**Given text**
"""

Now the generational tide has turned. Not only have nearly all those essential figures who incubated the jazz revolutions of the 1950s and 1960s died, but their musical associates, agents, record producers, club owners—all the people that a biographer needs to interview—have also been spirited up to the great jam session in the sky. Classic rock memoir might seem like a boom business at the moment, but it is set to run up against the same hurdles within the next 10 to 15 years. 

Aidan Levy’s Saxophone Colossus: The Life and Music of Sonny Rollins and Richard Koloda’s Holy Ghost: The Life and Death of Free Jazz Pioneer Albert Ayler traverse these challenges in style, surveying two titans of modern jazz at a time when serious, scholarly jazz biographies are becoming increasingly rare—and, in the process, ensuring that these foundational histories aren’t lost from the story of popular culture as a whole.

With Koloda’s book, the clue to its success lies in its title. Ayler’s suicide—his body was found floating in New York’s East River on 25th November 1970—was the final act of a life defined by both mystery and his knack for creating foward-looking art from older sources that many people had forgotten existed, such as ancient hymnody, spirituals and gospel. As Koloda describes Ayler’s unique approach to the saxophone, unpicking landmark albums such Spiritual Unity, Ghosts and In Greenwich Village, as well as the ups-and-downs of his personal life, you know this is not going to end well.

"""

**Record set**
"""

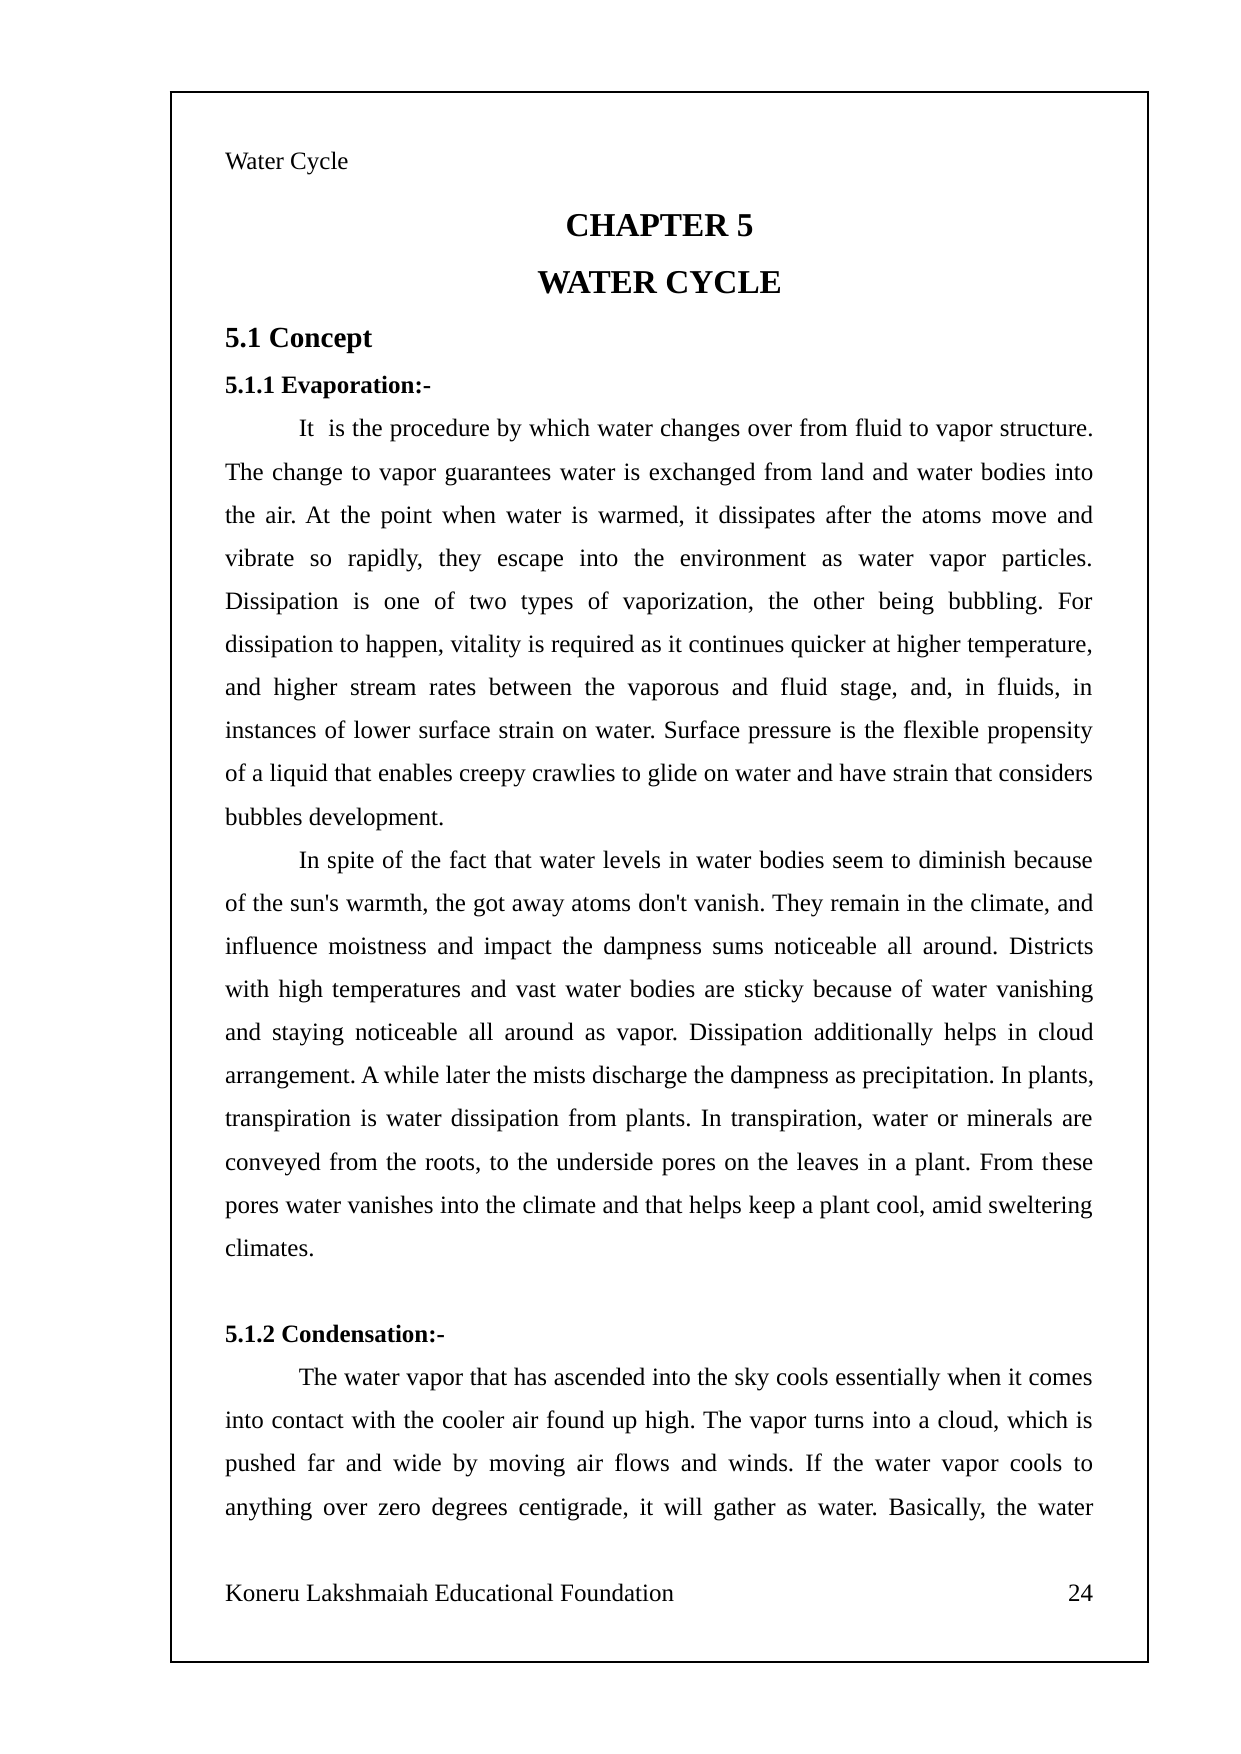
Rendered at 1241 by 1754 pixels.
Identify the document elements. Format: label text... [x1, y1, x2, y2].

text CHAPTER 5 [225, 205, 1094, 243]
text In spite of the fact that water levels in water bodies seem to diminish because of the sun's warmth, the got away atoms don't vanish. They remain in the climate, and influence moistness and impact the dampness sums noticeable all around. Districts with high temperatures and vast water bodies are sticky because of water vanishing and staying noticeable all around as vapor. Dissipation additionally helps in cloud arrangement. A while later the mists discharge the dampness as precipitation. In plants, transpiration is water dissipation from plants. In transpiration, water or minerals are conveyed from the roots, to the underside pores on the leaves in a plant. From these pores water vanishes into the climate and that helps keep a plant cool, amid sweltering climates. [225, 845, 1094, 1262]
text 5.1.2 Condensation:- [225, 1319, 1094, 1348]
text 5.1.1 Evaporation:- [225, 370, 1094, 399]
text 5.1 Concept [225, 320, 1094, 354]
text It is the procedure by which water changes over from fluid to vapor structure. The change to vapor guarantees water is exchanged from land and water bodies into the air. At the point when water is warmed, it dissipates after the atoms move and vibrate so rapidly, they escape into the environment as water vapor particles. Dissipation is one of two types of vaporization, the other being bubbling. For dissipation to happen, vitality is required as it continues quicker at higher temperature, and higher stream rates between the vaporous and fluid stage, and, in fluids, in instances of lower surface strain on water. Surface pressure is the flexible propensity of a liquid that enables creepy crawlies to glide on water and have strain that considers bubbles development. [225, 413, 1094, 830]
text WATER CYCLE [225, 263, 1094, 301]
text The water vapor that has ascended into the sky cools essentially when it comes into contact with the cooler air found up high. The vapor turns into a cloud, which is pushed far and wide by moving air flows and winds. If the water vapor cools to anything over zero degrees centigrade, it will gather as water. Basically, the water [225, 1362, 1094, 1520]
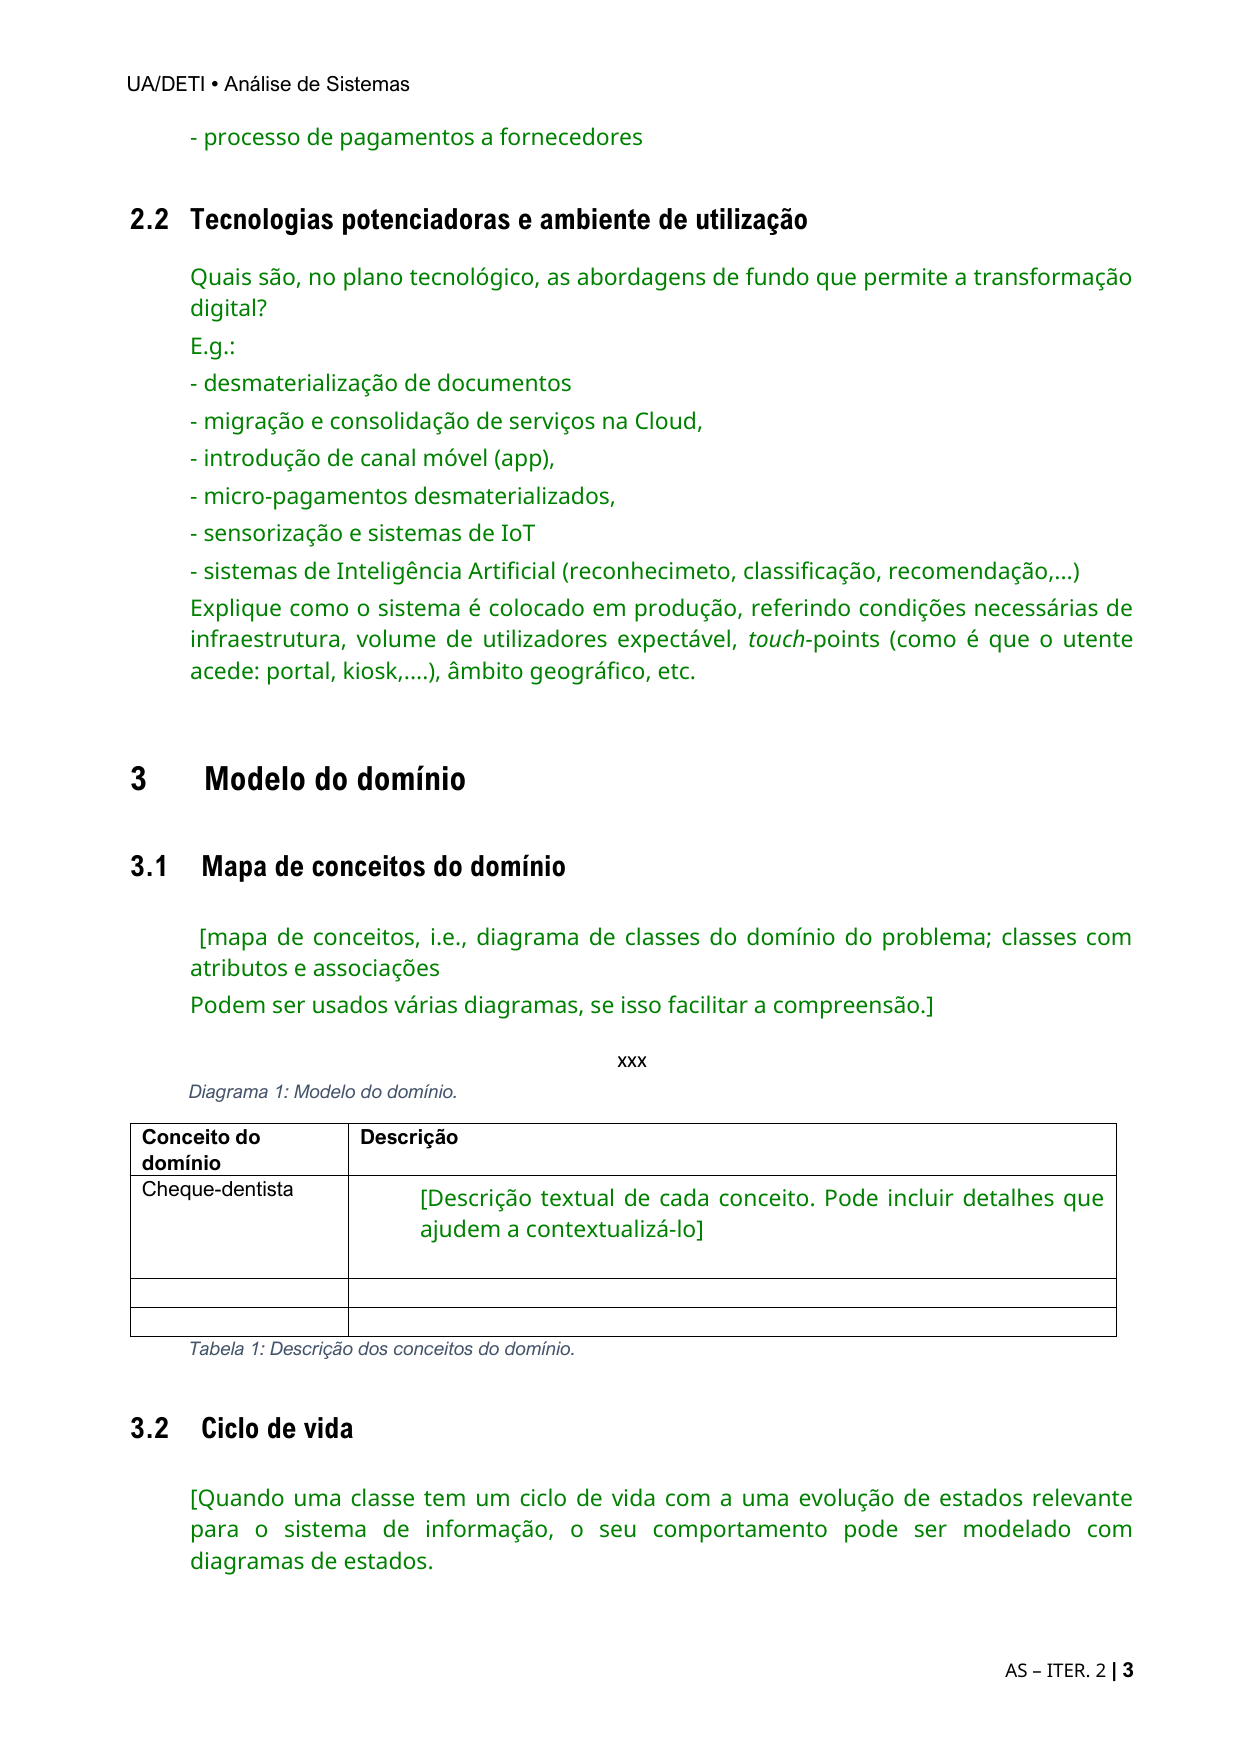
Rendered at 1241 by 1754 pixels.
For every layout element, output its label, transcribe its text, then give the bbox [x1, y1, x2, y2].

text xxx [130, 1045, 1134, 1073]
text - introdução de canal móvel (app), [190, 442, 1134, 473]
subtitle Modelo do domínio [130, 757, 1075, 798]
table_cell Cheque-dentista [131, 1176, 348, 1278]
text - processo de pagamentos a fornecedores [190, 121, 1134, 152]
text [mapa de conceitos, i.e., diagrama de classes do domínio do problema; classes com atributos e associações [190, 920, 1134, 983]
table_cell [131, 1308, 348, 1336]
text [Quando uma classe tem um ciclo de vida com a uma evolução de estados relevante para o sistema de informação, o seu comportamento pode ser modelado com diagramas de estados. [190, 1482, 1134, 1576]
subtitle Tecnologias potenciadoras e ambiente de utilização [130, 202, 1075, 236]
text Explique como o sistema é colocado em produção, referindo condições necessárias de infraestrutura, volume de utilizadores expectável, touch-points (como é que o utente acede: portal, kiosk,....), âmbito geográfico, etc. [190, 592, 1134, 686]
table_cell [349, 1279, 1116, 1307]
text - sistemas de Inteligência Artificial (reconhecimeto, classificação, recomendação,...) [190, 554, 1134, 586]
table_cell [Descrição textual de cada conceito. Pode incluir detalhes que ajudem a contextualizá-lo] [349, 1176, 1116, 1278]
table_cell [349, 1308, 1116, 1336]
table_header Conceito do domínio [131, 1124, 348, 1175]
text - migração e consolidação de serviços na Cloud, [190, 404, 1134, 436]
text - sensorização e sistemas de IoT [190, 517, 1134, 548]
text - micro-pagamentos desmaterializados, [190, 479, 1134, 511]
text Podem ser usados várias diagramas, se isso facilitar a compreensão.] [190, 989, 1134, 1020]
text E.g.: [190, 329, 1134, 361]
text - desmaterialização de documentos [190, 367, 1134, 398]
table_cell [131, 1279, 348, 1307]
text Quais são, no plano tecnológico, as abordagens de fundo que permite a transformação digital? [190, 261, 1134, 323]
text Tabela 4: Descrição dos conceitos do domínio. [189, 1337, 1134, 1359]
subtitle Ciclo de vida [130, 1409, 1134, 1445]
subtitle Mapa de conceitos do domínio [130, 848, 1134, 883]
table_header Descrição [349, 1124, 1116, 1175]
text Diagrama 3: Modelo do domínio. [189, 1080, 1134, 1102]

"""

**Written exercise**
Copy the passage on jazz biographies starting with "Aidan Levy’s Saxophone" and going on through "as a whole.", substituting "giants" for "titans".

**Solution for this problem**
Aidan Levy’s Saxophone Colossus: The Life and Music of Sonny Rollins and Richard Koloda’s Holy Ghost: The Life and Death of Free Jazz Pioneer Albert Ayler traverse these challenges in style, surveying two giants of modern jazz at a time when serious, scholarly jazz biographies are becoming increasingly rare—and, in the process, ensuring that these foundational histories aren’t lost from the story of popular culture as a whole.